Earnings are probably the most controversial element in the ratings system and the Department’s proposal appears to seek a middle ground on how to use them. It suggests a measure of “substantial employment” for judging success a few years after college that would look at the percentage of students whose incomes exceed some basic test—like being above 200 percent of the poverty level ($23,340) or minimum wage ($15,080). Mean and median earnings of graduates would eventually be used, but as a measure of long-term performance in the labor market, such as after 10 years.
Completion rates are also tough, but due to data quality concerns. The Department notes that the existing federal graduation rate is limited to results for students attending college for the first time as full-time students. Here the Department’s timeframe works against it. Improved graduation rate data will come online starting in 2017, but will take several years after that to start judging performance trends. It also still will not be a sufficient replacement for the much-needed federal student unit record system.
The Department’s suggested alternative is to generate completion rates from the National Student Loan Data System (NSLDS), which has individual level information when students receive federal aid. New America participated in a technical panel convened by the National Center for Education Statistics to explore this idea earlier this year, but it was generally rejected because there would not be a good way to create meaningful cohorts and would exclude students who didn’t receive federal aid.
The greatest metrics surprises are within the consideration of federal student aid. The Department rejected the idea of looking at student indebtedness levels—one of the few measures on the College Scorecard. And the existing cohort default rate gets a tepid mention. Instead, the Department suggests looking at some form of a loan repayment rate, including some versions similar to what we’ve argued for in the past.
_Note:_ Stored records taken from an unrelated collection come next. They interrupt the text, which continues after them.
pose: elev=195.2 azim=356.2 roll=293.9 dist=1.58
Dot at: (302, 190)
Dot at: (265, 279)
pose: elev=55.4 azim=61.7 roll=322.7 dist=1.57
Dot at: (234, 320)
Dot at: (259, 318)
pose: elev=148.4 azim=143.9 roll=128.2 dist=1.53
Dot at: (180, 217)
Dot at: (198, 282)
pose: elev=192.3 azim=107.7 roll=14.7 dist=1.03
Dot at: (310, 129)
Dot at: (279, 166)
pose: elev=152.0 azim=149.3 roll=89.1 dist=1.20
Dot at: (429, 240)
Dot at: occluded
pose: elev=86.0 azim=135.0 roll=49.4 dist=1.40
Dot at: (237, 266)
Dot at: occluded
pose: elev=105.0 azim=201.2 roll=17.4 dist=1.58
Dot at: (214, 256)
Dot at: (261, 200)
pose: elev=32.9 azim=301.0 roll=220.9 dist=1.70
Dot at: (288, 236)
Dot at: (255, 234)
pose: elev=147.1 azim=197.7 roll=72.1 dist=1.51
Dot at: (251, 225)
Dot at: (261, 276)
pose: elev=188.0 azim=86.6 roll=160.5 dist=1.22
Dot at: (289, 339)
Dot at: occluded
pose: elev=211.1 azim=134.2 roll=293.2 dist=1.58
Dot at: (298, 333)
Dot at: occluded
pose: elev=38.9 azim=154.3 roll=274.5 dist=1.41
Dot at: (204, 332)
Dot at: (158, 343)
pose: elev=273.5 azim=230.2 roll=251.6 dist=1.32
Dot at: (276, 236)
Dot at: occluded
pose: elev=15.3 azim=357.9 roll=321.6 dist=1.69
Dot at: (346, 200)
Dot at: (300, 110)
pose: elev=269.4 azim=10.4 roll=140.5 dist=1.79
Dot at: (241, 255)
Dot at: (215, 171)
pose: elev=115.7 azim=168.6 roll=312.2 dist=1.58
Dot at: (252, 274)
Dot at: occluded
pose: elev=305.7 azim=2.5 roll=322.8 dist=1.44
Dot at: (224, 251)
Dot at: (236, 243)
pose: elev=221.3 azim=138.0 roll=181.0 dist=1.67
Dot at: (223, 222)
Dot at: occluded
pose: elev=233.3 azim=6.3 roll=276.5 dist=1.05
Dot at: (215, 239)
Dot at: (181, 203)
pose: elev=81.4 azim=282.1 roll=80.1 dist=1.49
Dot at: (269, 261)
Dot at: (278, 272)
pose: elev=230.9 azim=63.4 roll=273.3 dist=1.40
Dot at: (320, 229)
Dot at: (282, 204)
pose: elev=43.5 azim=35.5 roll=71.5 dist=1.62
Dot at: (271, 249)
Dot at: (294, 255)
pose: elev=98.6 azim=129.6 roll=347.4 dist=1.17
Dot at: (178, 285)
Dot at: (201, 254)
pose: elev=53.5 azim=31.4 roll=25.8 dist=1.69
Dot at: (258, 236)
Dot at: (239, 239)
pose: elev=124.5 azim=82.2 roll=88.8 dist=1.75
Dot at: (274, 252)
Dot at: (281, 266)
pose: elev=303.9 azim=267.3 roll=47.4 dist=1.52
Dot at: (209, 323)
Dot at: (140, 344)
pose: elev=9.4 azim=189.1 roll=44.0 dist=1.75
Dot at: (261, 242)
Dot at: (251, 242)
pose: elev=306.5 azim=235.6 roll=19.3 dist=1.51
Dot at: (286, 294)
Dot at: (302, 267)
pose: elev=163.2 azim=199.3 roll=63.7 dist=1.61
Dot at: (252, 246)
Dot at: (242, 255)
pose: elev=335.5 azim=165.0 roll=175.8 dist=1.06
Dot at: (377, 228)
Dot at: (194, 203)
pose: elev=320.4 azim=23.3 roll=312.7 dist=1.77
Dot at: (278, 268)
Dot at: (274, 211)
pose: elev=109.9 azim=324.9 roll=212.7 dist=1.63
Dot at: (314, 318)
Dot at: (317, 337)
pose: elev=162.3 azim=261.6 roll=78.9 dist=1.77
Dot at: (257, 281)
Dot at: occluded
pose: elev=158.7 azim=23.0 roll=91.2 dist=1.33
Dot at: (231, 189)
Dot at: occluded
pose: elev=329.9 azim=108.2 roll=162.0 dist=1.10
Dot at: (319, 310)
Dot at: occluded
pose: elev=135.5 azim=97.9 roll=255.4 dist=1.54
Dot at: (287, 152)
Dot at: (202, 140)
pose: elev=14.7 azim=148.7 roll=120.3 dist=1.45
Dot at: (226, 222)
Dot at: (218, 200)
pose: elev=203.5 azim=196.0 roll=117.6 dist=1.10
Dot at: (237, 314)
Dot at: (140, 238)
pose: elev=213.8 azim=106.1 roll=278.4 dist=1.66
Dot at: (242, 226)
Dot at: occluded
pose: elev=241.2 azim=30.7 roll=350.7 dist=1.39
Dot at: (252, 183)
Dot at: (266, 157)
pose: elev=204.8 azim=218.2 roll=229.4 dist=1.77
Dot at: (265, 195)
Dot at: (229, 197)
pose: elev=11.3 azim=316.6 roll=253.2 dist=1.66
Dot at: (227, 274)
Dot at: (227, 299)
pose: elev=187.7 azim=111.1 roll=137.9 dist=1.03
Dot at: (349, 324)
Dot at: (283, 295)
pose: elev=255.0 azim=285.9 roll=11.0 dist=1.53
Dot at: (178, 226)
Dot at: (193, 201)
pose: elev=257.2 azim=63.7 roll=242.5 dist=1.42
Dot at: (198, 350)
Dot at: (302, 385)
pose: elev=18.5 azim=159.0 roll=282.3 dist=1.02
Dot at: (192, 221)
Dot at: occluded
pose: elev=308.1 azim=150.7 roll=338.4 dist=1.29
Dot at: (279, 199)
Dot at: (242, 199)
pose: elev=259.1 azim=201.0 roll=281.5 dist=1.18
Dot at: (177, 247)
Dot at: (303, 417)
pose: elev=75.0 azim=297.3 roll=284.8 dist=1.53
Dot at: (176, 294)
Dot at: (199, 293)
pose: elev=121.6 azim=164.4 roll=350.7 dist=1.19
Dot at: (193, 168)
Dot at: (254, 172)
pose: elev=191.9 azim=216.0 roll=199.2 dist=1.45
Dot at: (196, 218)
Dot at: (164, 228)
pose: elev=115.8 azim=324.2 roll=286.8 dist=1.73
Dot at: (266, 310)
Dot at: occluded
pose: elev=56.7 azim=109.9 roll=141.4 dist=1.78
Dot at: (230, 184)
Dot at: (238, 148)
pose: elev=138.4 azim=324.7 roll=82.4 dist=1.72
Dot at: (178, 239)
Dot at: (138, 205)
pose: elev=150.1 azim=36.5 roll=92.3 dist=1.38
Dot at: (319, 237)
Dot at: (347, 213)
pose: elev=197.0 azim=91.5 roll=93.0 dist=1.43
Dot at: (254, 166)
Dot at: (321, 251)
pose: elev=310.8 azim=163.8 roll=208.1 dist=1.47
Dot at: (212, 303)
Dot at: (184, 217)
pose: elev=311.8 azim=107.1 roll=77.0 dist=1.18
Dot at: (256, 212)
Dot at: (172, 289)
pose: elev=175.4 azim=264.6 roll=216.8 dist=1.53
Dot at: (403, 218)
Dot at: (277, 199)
Finally, the Department explicitly discarded some measures for being infeasible. These include: learning outcomes; indicators of public service and civic engagement; placement, licensure, and certification rates; measures of noncognitive skills; and student satisfaction.
Lots of Options, but Missing the Most Important One
The rest of the document shows where the Department still hasn’t been able to sort out thorny issues. This includes things like how to reflect improvement, adjust for institutional characteristics, and whether colleges should be rated separately on each measure or one combined result. Many of these questions have been asked about the process from the start.
These different choices show why federal ratings are extremely difficult to construct. The Department has an obligation to transparency and thoughtfulness in listening to responses. But it also has to make choices. Failing to do so results in a never-ending firehose of options that get repeated ad nauseam.
In making those choices, the Department needs to recognize and own that no system is going to be perfect, some people will be unhappy, and it’s inevitable that the ratings will not capture every last nuance and element. Those aren’t deal breakers, they’re the natural result of any measurement or accountability system. What’s important is recognizing those limitations and not trying to blow past them.
Fortunately, there’s one simple choice that could alleviate many of these problems: limiting results to students getting federal aid. NSLDS has fairly robust data on students getting aid and fewer limitations for completion and earnings that apply when trying to measure all students. Concerns about the effectiveness of student aid dollars are also the clearest hook for justifying the need for a federal ratings system. And limiting results to students getting federal aid would enhance, rather than detract from the consideration of what happens to the lowest-income students. That’s the type of unique federal role that would make a ratings system worthwhile.